→ DOCUMENT TEXT
RT-2: Vision-Language-Action Models Transfer Web Knowledge to Robotic Control

Brianna Zitkovich, Tianhe Yu, Sichun Xu, Peng Xu, Ted Xiao, Fei Xia, Jialin Wu, Paul Wohlhart, Stefan Welker, Ayzaan Wahid, Quan Vuong, Vincent Vanhoucke, Huong Tran, Radu Soricut, Anikait Singh, Jaspiar Singh, Pierre Sermanet, Pannag R. Sanketi, Grecia Salazar, Michael S. Ryoo, Krista Reymann, Kanishka Rao, Karl Pertsch, Igor Mordatch, Henryk Michalewski, Yao Lu, Sergey Levine, Lisa Lee, Tsang-Wei Edward Lee, Isabel Leal, Yuheng Kuang, Dmitry Kalashnikov, Ryan Julian, Nikhil J. Joshi, Alex Irpan, Brian Ichter, Jasmine Hsu, Alexander Herzog, Karol Hausman, Keerthana Gopalakrishnan, Chuyuan Fu, Pete Florence, Chelsea Finn, Kumar Avinava Dubey, Danny Driess, Tianli Ding, Krzysztof Marcin Choromanski, Xi Chen, Yevgen Chebotar, Justice Carbajal, Noah Brown, Anthony Brohan, Montserrat Gonzalez Arenas, Kehang Han
Proceedings of The 7th Conference on Robot Learning, PMLR 229:2165-2183, 2023.

→ DATA SHOWN

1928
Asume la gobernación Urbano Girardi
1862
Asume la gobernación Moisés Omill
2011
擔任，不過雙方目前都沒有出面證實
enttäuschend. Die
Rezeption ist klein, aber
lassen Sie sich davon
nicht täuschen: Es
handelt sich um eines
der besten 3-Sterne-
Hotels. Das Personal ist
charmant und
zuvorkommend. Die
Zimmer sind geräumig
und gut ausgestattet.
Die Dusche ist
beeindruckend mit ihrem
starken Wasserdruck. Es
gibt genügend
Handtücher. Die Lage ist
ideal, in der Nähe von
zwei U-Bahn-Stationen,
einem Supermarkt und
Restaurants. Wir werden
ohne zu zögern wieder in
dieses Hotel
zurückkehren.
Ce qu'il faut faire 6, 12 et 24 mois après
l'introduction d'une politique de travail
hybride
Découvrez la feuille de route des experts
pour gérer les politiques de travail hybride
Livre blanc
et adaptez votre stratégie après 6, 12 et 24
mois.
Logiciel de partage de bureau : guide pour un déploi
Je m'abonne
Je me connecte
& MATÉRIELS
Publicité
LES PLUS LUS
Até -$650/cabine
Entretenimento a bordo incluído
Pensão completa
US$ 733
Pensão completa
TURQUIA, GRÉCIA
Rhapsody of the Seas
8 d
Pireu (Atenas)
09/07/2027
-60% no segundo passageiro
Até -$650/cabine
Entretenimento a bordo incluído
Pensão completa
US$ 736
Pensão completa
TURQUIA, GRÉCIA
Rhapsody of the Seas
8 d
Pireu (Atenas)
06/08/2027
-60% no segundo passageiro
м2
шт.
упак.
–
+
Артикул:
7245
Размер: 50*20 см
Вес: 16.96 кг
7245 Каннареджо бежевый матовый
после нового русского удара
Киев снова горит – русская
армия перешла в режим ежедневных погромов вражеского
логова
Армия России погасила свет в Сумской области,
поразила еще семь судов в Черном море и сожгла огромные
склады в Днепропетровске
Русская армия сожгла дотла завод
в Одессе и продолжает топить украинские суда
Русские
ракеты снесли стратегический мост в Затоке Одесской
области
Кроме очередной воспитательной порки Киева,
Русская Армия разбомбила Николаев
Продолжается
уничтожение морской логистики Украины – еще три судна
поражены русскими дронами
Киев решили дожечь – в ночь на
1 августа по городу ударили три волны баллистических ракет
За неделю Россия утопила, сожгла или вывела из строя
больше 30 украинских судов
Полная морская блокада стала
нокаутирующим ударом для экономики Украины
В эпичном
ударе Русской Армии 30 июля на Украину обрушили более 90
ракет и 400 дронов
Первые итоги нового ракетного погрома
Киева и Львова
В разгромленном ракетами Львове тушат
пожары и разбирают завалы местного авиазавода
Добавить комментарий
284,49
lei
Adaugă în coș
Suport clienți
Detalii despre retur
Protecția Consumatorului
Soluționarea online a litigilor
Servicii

→ TASK OBJECTIVE
Reproduce the part of the RT-2 header starting with "Brianna Zitkovich, Tianhe Yu, Sichun" and going on through "Robot Learning, PMLR 229:2165-2183, 2023.", keeping every word and mark unchanged.

→ EXERCISE RESPONSE
Brianna Zitkovich, Tianhe Yu, Sichun Xu, Peng Xu, Ted Xiao, Fei Xia, Jialin Wu, Paul Wohlhart, Stefan Welker, Ayzaan Wahid, Quan Vuong, Vincent Vanhoucke, Huong Tran, Radu Soricut, Anikait Singh, Jaspiar Singh, Pierre Sermanet, Pannag R. Sanketi, Grecia Salazar, Michael S. Ryoo, Krista Reymann, Kanishka Rao, Karl Pertsch, Igor Mordatch, Henryk Michalewski, Yao Lu, Sergey Levine, Lisa Lee, Tsang-Wei Edward Lee, Isabel Leal, Yuheng Kuang, Dmitry Kalashnikov, Ryan Julian, Nikhil J. Joshi, Alex Irpan, Brian Ichter, Jasmine Hsu, Alexander Herzog, Karol Hausman, Keerthana Gopalakrishnan, Chuyuan Fu, Pete Florence, Chelsea Finn, Kumar Avinava Dubey, Danny Driess, Tianli Ding, Krzysztof Marcin Choromanski, Xi Chen, Yevgen Chebotar, Justice Carbajal, Noah Brown, Anthony Brohan, Montserrat Gonzalez Arenas, Kehang Han
Proceedings of The 7th Conference on Robot Learning, PMLR 229:2165-2183, 2023.